**GIVEN RECORDS:**
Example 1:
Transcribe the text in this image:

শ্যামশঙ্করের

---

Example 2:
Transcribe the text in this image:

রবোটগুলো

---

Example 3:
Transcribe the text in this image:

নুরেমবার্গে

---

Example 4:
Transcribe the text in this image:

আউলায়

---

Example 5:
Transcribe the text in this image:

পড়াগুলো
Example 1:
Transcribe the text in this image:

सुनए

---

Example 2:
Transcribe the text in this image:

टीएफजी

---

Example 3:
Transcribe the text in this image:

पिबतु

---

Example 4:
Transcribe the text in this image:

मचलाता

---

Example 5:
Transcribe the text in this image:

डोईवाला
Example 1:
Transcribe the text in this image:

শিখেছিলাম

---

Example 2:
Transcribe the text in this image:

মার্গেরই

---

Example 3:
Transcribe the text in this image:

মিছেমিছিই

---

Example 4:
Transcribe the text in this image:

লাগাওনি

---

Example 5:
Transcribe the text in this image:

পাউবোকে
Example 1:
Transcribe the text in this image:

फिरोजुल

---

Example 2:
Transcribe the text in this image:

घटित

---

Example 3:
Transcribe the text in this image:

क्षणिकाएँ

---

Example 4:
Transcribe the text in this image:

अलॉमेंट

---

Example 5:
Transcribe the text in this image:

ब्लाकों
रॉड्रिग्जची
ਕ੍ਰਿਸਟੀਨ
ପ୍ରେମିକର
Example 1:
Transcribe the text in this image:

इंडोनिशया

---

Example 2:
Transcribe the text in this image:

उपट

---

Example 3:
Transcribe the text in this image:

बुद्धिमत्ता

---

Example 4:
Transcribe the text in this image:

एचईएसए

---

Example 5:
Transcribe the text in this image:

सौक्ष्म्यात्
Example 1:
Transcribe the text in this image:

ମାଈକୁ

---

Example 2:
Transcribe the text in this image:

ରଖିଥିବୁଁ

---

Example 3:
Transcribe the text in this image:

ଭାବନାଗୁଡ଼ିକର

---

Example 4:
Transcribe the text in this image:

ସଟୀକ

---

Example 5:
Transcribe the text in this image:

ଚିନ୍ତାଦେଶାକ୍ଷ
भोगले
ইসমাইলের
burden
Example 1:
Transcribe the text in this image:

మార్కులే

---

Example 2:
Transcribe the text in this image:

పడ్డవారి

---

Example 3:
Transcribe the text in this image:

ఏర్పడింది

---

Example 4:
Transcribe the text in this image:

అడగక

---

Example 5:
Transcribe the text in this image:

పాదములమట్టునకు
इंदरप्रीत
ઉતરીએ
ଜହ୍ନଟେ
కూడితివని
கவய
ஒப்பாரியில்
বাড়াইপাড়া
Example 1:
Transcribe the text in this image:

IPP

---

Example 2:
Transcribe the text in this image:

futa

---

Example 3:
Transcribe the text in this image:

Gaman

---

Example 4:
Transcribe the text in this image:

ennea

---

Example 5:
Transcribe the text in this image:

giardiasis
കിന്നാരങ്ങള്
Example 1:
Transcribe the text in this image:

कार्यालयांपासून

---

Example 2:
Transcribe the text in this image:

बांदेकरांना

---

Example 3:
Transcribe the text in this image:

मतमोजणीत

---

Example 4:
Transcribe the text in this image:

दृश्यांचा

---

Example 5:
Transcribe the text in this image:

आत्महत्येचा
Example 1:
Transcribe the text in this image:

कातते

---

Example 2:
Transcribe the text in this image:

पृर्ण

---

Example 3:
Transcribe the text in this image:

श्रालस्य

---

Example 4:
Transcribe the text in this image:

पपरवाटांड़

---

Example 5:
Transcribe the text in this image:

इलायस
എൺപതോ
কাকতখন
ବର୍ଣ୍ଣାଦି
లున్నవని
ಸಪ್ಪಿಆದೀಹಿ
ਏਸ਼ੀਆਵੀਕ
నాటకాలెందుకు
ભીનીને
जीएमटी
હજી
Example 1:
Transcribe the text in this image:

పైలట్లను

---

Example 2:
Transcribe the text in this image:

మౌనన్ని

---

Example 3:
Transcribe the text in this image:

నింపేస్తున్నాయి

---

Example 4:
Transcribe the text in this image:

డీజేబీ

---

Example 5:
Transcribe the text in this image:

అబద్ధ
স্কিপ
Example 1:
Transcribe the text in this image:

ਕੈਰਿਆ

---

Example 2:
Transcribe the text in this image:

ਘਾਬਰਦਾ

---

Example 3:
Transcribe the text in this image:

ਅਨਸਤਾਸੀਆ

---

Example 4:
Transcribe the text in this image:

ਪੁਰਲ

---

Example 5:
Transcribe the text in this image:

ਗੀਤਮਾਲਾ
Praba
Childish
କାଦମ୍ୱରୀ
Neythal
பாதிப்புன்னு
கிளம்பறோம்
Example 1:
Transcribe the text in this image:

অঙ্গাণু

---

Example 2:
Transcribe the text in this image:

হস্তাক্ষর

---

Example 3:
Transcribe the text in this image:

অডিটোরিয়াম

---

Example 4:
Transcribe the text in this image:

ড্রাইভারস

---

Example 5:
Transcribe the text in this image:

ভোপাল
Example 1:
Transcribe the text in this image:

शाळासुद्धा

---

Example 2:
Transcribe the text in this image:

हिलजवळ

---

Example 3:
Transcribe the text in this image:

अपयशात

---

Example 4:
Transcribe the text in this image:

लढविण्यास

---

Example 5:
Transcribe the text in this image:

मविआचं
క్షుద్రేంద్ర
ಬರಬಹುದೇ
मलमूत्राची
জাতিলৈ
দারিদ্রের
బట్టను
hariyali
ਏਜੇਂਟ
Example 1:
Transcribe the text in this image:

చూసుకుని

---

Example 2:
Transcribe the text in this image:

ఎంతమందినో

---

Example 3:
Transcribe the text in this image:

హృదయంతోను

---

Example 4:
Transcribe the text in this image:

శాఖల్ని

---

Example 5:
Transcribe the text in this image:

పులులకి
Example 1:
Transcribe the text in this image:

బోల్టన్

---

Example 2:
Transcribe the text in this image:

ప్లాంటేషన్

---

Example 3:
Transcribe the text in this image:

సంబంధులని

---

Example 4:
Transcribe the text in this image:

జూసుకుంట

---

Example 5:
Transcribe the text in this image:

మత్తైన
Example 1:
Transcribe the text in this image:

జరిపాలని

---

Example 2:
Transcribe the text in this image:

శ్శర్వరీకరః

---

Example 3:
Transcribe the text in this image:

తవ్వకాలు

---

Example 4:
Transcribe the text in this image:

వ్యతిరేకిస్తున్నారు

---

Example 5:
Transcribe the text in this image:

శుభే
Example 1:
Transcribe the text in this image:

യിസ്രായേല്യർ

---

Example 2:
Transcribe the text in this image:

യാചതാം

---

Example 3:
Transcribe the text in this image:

**TASK REQUIREMENTS:**
Word for word, return each of the entries.

**EXERCISE RESPONSE:**
Example 1:
Transcribe the text in this image:

শ্যামশঙ্করের

---

Example 2:
Transcribe the text in this image:

রবোটগুলো

---

Example 3:
Transcribe the text in this image:

নুরেমবার্গে

---

Example 4:
Transcribe the text in this image:

আউলায়

---

Example 5:
Transcribe the text in this image:

পড়াগুলো
Example 1:
Transcribe the text in this image:

सुनए

---

Example 2:
Transcribe the text in this image:

टीएफजी

---

Example 3:
Transcribe the text in this image:

पिबतु

---

Example 4:
Transcribe the text in this image:

मचलाता

---

Example 5:
Transcribe the text in this image:

डोईवाला
Example 1:
Transcribe the text in this image:

শিখেছিলাম

---

Example 2:
Transcribe the text in this image:

মার্গেরই

---

Example 3:
Transcribe the text in this image:

মিছেমিছিই

---

Example 4:
Transcribe the text in this image:

লাগাওনি

---

Example 5:
Transcribe the text in this image:

পাউবোকে
Example 1:
Transcribe the text in this image:

फिरोजुल

---

Example 2:
Transcribe the text in this image:

घटित

---

Example 3:
Transcribe the text in this image:

क्षणिकाएँ

---

Example 4:
Transcribe the text in this image:

अलॉमेंट

---

Example 5:
Transcribe the text in this image:

ब्लाकों
रॉड्रिग्जची
ਕ੍ਰਿਸਟੀਨ
ପ୍ରେମିକର
Example 1:
Transcribe the text in this image:

इंडोनिशया

---

Example 2:
Transcribe the text in this image:

उपट

---

Example 3:
Transcribe the text in this image:

बुद्धिमत्ता

---

Example 4:
Transcribe the text in this image:

एचईएसए

---

Example 5:
Transcribe the text in this image:

सौक्ष्म्यात्
Example 1:
Transcribe the text in this image:

ମାଈକୁ

---

Example 2:
Transcribe the text in this image:

ରଖିଥିବୁଁ

---

Example 3:
Transcribe the text in this image:

ଭାବନାଗୁଡ଼ିକର

---

Example 4:
Transcribe the text in this image:

ସଟୀକ

---

Example 5:
Transcribe the text in this image:

ଚିନ୍ତାଦେଶାକ୍ଷ
भोगले
ইসমাইলের
burden
Example 1:
Transcribe the text in this image:

మార్కులే

---

Example 2:
Transcribe the text in this image:

పడ్డవారి

---

Example 3:
Transcribe the text in this image:

ఏర్పడింది

---

Example 4:
Transcribe the text in this image:

అడగక

---

Example 5:
Transcribe the text in this image:

పాదములమట్టునకు
इंदरप्रीत
ઉતરીએ
ଜହ୍ନଟେ
కూడితివని
கவய
ஒப்பாரியில்
বাড়াইপাড়া
Example 1:
Transcribe the text in this image:

IPP

---

Example 2:
Transcribe the text in this image:

futa

---

Example 3:
Transcribe the text in this image:

Gaman

---

Example 4:
Transcribe the text in this image:

ennea

---

Example 5:
Transcribe the text in this image:

giardiasis
കിന്നാരങ്ങള്
Example 1:
Transcribe the text in this image:

कार्यालयांपासून

---

Example 2:
Transcribe the text in this image:

बांदेकरांना

---

Example 3:
Transcribe the text in this image:

मतमोजणीत

---

Example 4:
Transcribe the text in this image:

दृश्यांचा

---

Example 5:
Transcribe the text in this image:

आत्महत्येचा
Example 1:
Transcribe the text in this image:

कातते

---

Example 2:
Transcribe the text in this image:

पृर्ण

---

Example 3:
Transcribe the text in this image:

श्रालस्य

---

Example 4:
Transcribe the text in this image:

पपरवाटांड़

---

Example 5:
Transcribe the text in this image:

इलायस
എൺപതോ
কাকতখন
ବର୍ଣ୍ଣାଦି
లున్నవని
ಸಪ್ಪಿಆದೀಹಿ
ਏਸ਼ੀਆਵੀਕ
నాటకాలెందుకు
ભીનીને
जीएमटी
હજી
Example 1:
Transcribe the text in this image:

పైలట్లను

---

Example 2:
Transcribe the text in this image:

మౌనన్ని

---

Example 3:
Transcribe the text in this image:

నింపేస్తున్నాయి

---

Example 4:
Transcribe the text in this image:

డీజేబీ

---

Example 5:
Transcribe the text in this image:

అబద్ధ
স্কিপ
Example 1:
Transcribe the text in this image:

ਕੈਰਿਆ

---

Example 2:
Transcribe the text in this image:

ਘਾਬਰਦਾ

---

Example 3:
Transcribe the text in this image:

ਅਨਸਤਾਸੀਆ

---

Example 4:
Transcribe the text in this image:

ਪੁਰਲ

---

Example 5:
Transcribe the text in this image:

ਗੀਤਮਾਲਾ
Praba
Childish
କାଦମ୍ୱରୀ
Neythal
பாதிப்புன்னு
கிளம்பறோம்
Example 1:
Transcribe the text in this image:

অঙ্গাণু

---

Example 2:
Transcribe the text in this image:

হস্তাক্ষর

---

Example 3:
Transcribe the text in this image:

অডিটোরিয়াম

---

Example 4:
Transcribe the text in this image:

ড্রাইভারস

---

Example 5:
Transcribe the text in this image:

ভোপাল
Example 1:
Transcribe the text in this image:

शाळासुद्धा

---

Example 2:
Transcribe the text in this image:

हिलजवळ

---

Example 3:
Transcribe the text in this image:

अपयशात

---

Example 4:
Transcribe the text in this image:

लढविण्यास

---

Example 5:
Transcribe the text in this image:

मविआचं
క్షుద్రేంద్ర
ಬರಬಹುದೇ
मलमूत्राची
জাতিলৈ
দারিদ্রের
బట్టను
hariyali
ਏਜੇਂਟ
Example 1:
Transcribe the text in this image:

చూసుకుని

---

Example 2:
Transcribe the text in this image:

ఎంతమందినో

---

Example 3:
Transcribe the text in this image:

హృదయంతోను

---

Example 4:
Transcribe the text in this image:

శాఖల్ని

---

Example 5:
Transcribe the text in this image:

పులులకి
Example 1:
Transcribe the text in this image:

బోల్టన్

---

Example 2:
Transcribe the text in this image:

ప్లాంటేషన్

---

Example 3:
Transcribe the text in this image:

సంబంధులని

---

Example 4:
Transcribe the text in this image:

జూసుకుంట

---

Example 5:
Transcribe the text in this image:

మత్తైన
Example 1:
Transcribe the text in this image:

జరిపాలని

---

Example 2:
Transcribe the text in this image:

శ్శర్వరీకరః

---

Example 3:
Transcribe the text in this image:

తవ్వకాలు

---

Example 4:
Transcribe the text in this image:

వ్యతిరేకిస్తున్నారు

---

Example 5:
Transcribe the text in this image:

శుభే
Example 1:
Transcribe the text in this image:

യിസ്രായേല്യർ

---

Example 2:
Transcribe the text in this image:

യാചതാം

---

Example 3:
Transcribe the text in this image:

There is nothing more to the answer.